By Jenn Snider
Kurt Johannessen is at it again. This time he’s ready to play a game: a game about framing, a game about language, a game about experimentation. A game About Thoughts.
“But, this wasn’t a game,” you might say if you were also in attendance last Saturday afternoon to watch Johannessen present his performance lecture About Thoughts to partner the launch of his book by the same name, and indeed you would be right, in a sense. A game is, generally speaking, an interactive activity inclusive of notions of play, rules, and competition. “But, Johannessen didn’t use these conditions,” you might say, and again you would be correct, more or less. However, I’m suggesting the Johannessen’s presentation, which illustrates his ostensive definition for how ‘thought’ behaves, uses a narrative metaphoric visual framework to compose a sort of game with our assumptions.
His talk presents a take on the semiotic and pragmatic properties of a thought. Giving crude visual form to the thought as a something shaped like a droopy kidney bean, Johannessen speaks of little thoughts that grow into slightly larger thoughts, and how they cluster like islands in what he calls ‘thought bags’. That is where they live.
“There are lots of thought bags around,” Johannessen says, explaining that there are areas between the bags too, and that the bags have surfaces which are transparent so that those thoughts at the edge can be seen while others can stay deep inside the bag so that they can be hidden—something like a superficial thought that is apparent versus a sort of hintergedanken or a thought way in the back of your mind, so to speak, that remains unclear.
“Thoughts duplicate,” he insists. “After a little while they can migrate if they’re at the surface of the thought bag,” explaining how one thought can move to many bags if they are in the same room, and how thought bags can link up to share thoughts and build them together. There is a limit to this growth though, Johannessen says, called ‘maximum about’, where some thoughts can’t link up to become the same kind.
Moving on to the anatomy of the thought, Johannessen indicates on the diagram how the thought has legs, stomach, and knees (which are the most important part since the knees are what allow them to move around, stay flexible, and communicate). Johannessen explains that thoughts have teeth between their legs and that they are cannibalistic. This is normal, he assures us, and is accepted in thought culture.
There are stubborn thoughts, which he describes as the thoughts that haven’t been chewed enough which grow inside another thought. Those thoughts in a thought are a mystery to the thought that ate the thoughts, and that those thoughts in the thought can burst out of the thought which is confusing for the thought that ate the thought. The thought didn’t have a thought about the stubbornness of that thought. Once out of the thought, those thoughts will just mingle, hanging with other thoughts, acting as though nothing happened.
Thoughts who have been thinking for a long time grow big, and end up moving less, so they don’t stay flexible. They get slow and develop a disease called ‘Sofa Thought.’ Like a wart, puffy and soft, a sofa thought grows on a thought, is very self-important, and infects the host thought. The host thought starts to only think about resting. The other thoughts start using this thought as a sofa. They lay down on the thought which is a dangerous sign. A thought that lies on the sofa thought can get so comfy it can get absorbed.
Johannessen also describes thought ‘energy theory’ — the energy from other thoughts creates the coming into being thought, causing a thought to just appear. “POOF.” And he outlines his thought about thought ‘historical duplication theory’ — in the thought bag there is an area of the past. In that area, there will be an old thought — and how ‘future duplication theory’ for thoughts takes place is the future space of the thought bag, though this theory has fewer believers, Johannessen says, even though he has “confirmed this is true.”

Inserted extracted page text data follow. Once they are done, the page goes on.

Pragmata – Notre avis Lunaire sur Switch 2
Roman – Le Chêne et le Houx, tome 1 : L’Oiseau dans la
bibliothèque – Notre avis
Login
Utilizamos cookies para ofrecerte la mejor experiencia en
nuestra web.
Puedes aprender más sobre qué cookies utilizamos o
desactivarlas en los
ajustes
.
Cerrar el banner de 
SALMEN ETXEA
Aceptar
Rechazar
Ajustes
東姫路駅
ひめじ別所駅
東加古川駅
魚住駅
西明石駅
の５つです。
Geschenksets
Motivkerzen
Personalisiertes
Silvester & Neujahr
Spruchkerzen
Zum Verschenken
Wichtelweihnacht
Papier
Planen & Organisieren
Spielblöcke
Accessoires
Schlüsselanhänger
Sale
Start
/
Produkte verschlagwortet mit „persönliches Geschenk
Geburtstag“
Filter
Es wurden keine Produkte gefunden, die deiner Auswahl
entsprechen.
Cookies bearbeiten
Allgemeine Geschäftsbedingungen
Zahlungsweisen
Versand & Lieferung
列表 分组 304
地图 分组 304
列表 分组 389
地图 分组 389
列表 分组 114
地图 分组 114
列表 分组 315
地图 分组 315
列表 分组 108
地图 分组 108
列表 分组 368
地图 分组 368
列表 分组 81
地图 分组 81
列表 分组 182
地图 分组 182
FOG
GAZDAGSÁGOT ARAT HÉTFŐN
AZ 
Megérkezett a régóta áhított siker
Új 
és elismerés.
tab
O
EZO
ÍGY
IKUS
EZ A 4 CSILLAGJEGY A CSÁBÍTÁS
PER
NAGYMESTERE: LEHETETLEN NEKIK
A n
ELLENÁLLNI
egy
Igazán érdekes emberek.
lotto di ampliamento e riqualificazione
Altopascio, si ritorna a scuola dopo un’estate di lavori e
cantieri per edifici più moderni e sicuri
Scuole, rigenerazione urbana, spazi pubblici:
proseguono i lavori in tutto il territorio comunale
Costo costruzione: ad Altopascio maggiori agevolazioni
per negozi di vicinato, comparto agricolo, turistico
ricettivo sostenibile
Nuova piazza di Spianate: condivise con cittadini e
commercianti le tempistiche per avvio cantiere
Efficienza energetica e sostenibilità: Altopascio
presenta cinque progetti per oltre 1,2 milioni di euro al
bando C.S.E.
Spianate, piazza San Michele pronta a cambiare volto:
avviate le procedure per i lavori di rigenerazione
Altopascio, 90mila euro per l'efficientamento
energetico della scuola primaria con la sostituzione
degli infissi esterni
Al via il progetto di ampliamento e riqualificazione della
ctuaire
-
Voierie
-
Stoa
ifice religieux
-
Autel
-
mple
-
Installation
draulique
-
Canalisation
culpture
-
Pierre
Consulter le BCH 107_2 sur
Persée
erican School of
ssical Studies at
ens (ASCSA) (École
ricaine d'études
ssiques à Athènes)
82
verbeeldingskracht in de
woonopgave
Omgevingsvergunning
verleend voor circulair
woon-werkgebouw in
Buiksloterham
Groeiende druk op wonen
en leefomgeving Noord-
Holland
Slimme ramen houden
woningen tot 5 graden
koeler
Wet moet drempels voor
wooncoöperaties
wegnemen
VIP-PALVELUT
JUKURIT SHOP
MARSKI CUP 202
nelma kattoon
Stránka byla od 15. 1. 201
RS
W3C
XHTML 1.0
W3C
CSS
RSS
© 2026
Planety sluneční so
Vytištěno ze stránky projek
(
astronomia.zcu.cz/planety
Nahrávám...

“Are there any questions?”
Johannessen has shown us a thought-experiment about the definitions of things like thoughts, and it addresses the ways we use context to give meaning to words; a conceptual puzzle to demonstrate how the meaning of a word, such as ‘thoughts’, presupposes our ability to use it in a way that also explains what it is. In this way my use of the term game also lends an interpretative edge to Johannessen’s activity, challenging the use of the word game as he is challenging our conceptions of what we think it means to have a thought.